**MATERIAL TO PROCESS**
::::
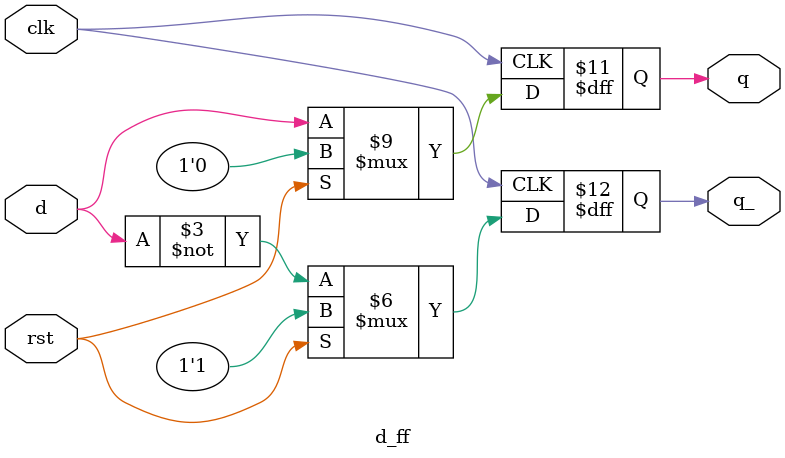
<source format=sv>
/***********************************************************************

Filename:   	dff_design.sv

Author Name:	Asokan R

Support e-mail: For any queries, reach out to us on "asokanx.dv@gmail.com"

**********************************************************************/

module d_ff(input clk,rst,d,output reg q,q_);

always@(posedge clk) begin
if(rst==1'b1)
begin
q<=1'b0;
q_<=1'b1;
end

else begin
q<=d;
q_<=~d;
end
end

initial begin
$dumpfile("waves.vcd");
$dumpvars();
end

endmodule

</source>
::::
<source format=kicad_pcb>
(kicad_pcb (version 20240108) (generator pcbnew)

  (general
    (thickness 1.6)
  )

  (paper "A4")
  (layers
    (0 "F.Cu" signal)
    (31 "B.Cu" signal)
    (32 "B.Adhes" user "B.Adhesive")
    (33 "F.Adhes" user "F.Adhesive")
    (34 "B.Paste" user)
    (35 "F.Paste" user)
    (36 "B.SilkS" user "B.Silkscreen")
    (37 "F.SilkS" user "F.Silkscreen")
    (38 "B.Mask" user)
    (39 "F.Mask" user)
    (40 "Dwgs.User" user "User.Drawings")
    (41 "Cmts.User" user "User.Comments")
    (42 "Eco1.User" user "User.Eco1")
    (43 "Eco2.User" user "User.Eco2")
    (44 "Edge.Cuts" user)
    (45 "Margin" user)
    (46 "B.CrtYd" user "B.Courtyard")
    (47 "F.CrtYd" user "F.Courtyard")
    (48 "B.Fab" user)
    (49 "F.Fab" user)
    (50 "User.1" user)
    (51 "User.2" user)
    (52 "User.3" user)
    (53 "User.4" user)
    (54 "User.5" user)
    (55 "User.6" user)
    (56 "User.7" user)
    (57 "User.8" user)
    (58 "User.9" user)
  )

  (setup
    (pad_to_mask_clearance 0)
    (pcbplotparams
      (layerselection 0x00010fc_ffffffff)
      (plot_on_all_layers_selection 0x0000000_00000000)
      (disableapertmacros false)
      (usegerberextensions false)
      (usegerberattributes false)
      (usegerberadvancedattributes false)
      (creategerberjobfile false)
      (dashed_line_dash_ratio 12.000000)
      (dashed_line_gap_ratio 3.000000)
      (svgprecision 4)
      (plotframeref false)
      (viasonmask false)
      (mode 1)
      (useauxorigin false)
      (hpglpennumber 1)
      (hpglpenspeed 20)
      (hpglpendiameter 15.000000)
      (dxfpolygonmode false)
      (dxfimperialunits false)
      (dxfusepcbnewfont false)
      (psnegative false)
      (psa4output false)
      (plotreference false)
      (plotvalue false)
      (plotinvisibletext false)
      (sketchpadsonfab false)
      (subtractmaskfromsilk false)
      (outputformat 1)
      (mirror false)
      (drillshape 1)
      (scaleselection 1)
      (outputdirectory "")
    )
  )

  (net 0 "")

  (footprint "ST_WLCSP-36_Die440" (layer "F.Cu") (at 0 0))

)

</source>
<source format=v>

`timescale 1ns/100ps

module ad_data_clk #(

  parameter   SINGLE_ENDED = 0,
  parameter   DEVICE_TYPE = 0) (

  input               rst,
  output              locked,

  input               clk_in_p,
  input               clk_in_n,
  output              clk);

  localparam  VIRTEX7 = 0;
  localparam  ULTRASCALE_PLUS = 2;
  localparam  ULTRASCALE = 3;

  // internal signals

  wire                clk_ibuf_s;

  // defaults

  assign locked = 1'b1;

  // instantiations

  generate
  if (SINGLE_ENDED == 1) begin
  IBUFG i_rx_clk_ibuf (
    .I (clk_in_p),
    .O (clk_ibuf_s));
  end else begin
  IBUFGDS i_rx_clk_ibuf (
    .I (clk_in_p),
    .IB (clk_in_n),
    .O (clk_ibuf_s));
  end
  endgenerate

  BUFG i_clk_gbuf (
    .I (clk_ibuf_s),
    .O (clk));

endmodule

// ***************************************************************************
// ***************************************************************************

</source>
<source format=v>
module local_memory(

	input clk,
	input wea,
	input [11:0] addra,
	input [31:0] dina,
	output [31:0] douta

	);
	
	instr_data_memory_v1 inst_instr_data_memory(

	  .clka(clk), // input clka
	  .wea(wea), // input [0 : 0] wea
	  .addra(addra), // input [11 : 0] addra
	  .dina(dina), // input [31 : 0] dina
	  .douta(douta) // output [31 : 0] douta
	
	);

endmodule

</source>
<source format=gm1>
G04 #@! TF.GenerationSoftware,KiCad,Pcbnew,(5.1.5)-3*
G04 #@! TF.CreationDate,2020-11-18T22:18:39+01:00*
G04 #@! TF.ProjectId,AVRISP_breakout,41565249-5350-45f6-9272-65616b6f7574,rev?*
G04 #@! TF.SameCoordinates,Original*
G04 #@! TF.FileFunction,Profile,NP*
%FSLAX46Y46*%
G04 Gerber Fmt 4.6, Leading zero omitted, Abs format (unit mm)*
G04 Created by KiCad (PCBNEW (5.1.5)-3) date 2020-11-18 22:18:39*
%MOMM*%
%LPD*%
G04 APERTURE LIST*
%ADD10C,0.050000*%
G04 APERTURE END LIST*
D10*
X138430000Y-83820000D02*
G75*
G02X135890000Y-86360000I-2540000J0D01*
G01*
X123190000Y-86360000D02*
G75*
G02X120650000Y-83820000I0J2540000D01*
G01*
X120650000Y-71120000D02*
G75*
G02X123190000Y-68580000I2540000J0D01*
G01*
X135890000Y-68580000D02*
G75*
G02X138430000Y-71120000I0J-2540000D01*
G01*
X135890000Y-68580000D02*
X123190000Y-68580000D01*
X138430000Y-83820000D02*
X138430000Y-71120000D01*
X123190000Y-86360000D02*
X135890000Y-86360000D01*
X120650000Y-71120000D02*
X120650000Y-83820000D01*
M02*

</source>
::::
**EXERCISE INSTRUCTIONS**
Find every line in the records above that contains the word "Adhesive", and copy each one.

**SOLUTION**
    (32 "B.Adhes" user "B.Adhesive")
    (33 "F.Adhes" user "F.Adhesive")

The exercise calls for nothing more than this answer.